**Text under study:**
How to Outsource Booklet and Brochure Design (Print Collateral Guide)

Print Marketing Works, But Most Companies
Screw It Up Spectacularly
When you outsource brochure design, you’re making a strategic move. Let me guess. Someone on your team suggested creating a brochure, and now you’re stuck between two terrible options: pay an agency $5,000 for something you could make yourself, or spend three weekends in Canva creating something that screams “amateur hour.”
📋 Table of Contents
Here’s the thing about print collateral: it still works. I know we’re all supposed to pretend everything’s digital now, but brochures, booklets, and catalogs have something email marketing doesn’t. They’re tangible. They sit on desks. They don’t get buried in spam folders or forgotten in digital clutter.
I’ve been helping businesses outsource design work for 12+ years, and I’ve seen the same print design disasters over and over. Companies either massively overpay for agency work they don’t need, or they go DIY and end up with materials that hurt their credibility more than help it. Both approaches are wrong.
Let me walk you through how to outsource booklet and brochure design the right way. You’ll get professional results without the agency markup, and you’ll avoid the rookie mistakes that make your marketing materials look cheap.

**Given data:**
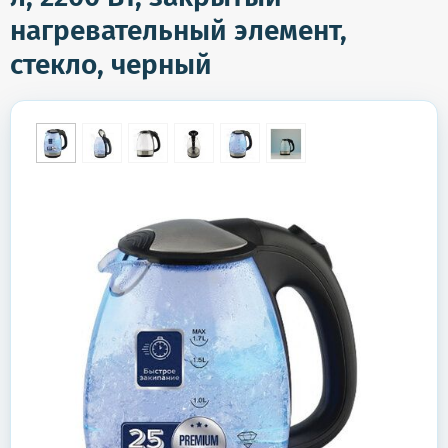
нагревательный элемент,
стекло, черный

**Request:** Copy out the whole article on outsourcing booklet and brochure design word for word, from its title through its final sentence.

**Solution to this problem:**
How to Outsource Booklet and Brochure Design (Print Collateral Guide)

Print Marketing Works, But Most Companies
Screw It Up Spectacularly
When you outsource brochure design, you’re making a strategic move. Let me guess. Someone on your team suggested creating a brochure, and now you’re stuck between two terrible options: pay an agency $5,000 for something you could make yourself, or spend three weekends in Canva creating something that screams “amateur hour.”
📋 Table of Contents
Here’s the thing about print collateral: it still works. I know we’re all supposed to pretend everything’s digital now, but brochures, booklets, and catalogs have something email marketing doesn’t. They’re tangible. They sit on desks. They don’t get buried in spam folders or forgotten in digital clutter.
I’ve been helping businesses outsource design work for 12+ years, and I’ve seen the same print design disasters over and over. Companies either massively overpay for agency work they don’t need, or they go DIY and end up with materials that hurt their credibility more than help it. Both approaches are wrong.
Let me walk you through how to outsource booklet and brochure design the right way. You’ll get professional results without the agency markup, and you’ll avoid the rookie mistakes that make your marketing materials look cheap.